**Data records**
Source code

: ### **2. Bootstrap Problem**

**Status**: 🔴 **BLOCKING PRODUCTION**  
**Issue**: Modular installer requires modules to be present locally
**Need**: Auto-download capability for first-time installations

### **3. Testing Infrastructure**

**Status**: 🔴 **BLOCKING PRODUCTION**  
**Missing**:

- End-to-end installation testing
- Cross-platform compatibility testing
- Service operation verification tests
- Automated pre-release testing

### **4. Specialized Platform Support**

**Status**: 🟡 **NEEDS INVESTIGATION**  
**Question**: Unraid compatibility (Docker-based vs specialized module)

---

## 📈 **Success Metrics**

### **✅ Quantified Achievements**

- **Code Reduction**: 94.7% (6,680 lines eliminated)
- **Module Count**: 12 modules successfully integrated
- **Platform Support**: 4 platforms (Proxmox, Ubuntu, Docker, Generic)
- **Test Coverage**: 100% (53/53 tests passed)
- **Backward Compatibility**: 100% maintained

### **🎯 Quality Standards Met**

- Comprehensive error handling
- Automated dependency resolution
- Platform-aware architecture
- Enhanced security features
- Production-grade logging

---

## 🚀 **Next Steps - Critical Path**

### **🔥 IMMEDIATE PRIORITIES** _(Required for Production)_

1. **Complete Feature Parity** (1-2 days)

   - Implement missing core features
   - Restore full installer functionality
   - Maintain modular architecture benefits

**Your objective**
Write out the complete set of records exactly as given.

**Completed exercise**
Source code

: ### **2. Bootstrap Problem**

**Status**: 🔴 **BLOCKING PRODUCTION**  
**Issue**: Modular installer requires modules to be present locally
**Need**: Auto-download capability for first-time installations

### **3. Testing Infrastructure**

**Status**: 🔴 **BLOCKING PRODUCTION**  
**Missing**:

- End-to-end installation testing
- Cross-platform compatibility testing
- Service operation verification tests
- Automated pre-release testing

### **4. Specialized Platform Support**

**Status**: 🟡 **NEEDS INVESTIGATION**  
**Question**: Unraid compatibility (Docker-based vs specialized module)

---

## 📈 **Success Metrics**

### **✅ Quantified Achievements**

- **Code Reduction**: 94.7% (6,680 lines eliminated)
- **Module Count**: 12 modules successfully integrated
- **Platform Support**: 4 platforms (Proxmox, Ubuntu, Docker, Generic)
- **Test Coverage**: 100% (53/53 tests passed)
- **Backward Compatibility**: 100% maintained

### **🎯 Quality Standards Met**

- Comprehensive error handling
- Automated dependency resolution
- Platform-aware architecture
- Enhanced security features
- Production-grade logging

---

## 🚀 **Next Steps - Critical Path**

### **🔥 IMMEDIATE PRIORITIES** _(Required for Production)_

1. **Complete Feature Parity** (1-2 days)

   - Implement missing core features
   - Restore full installer functionality
   - Maintain modular architecture benefits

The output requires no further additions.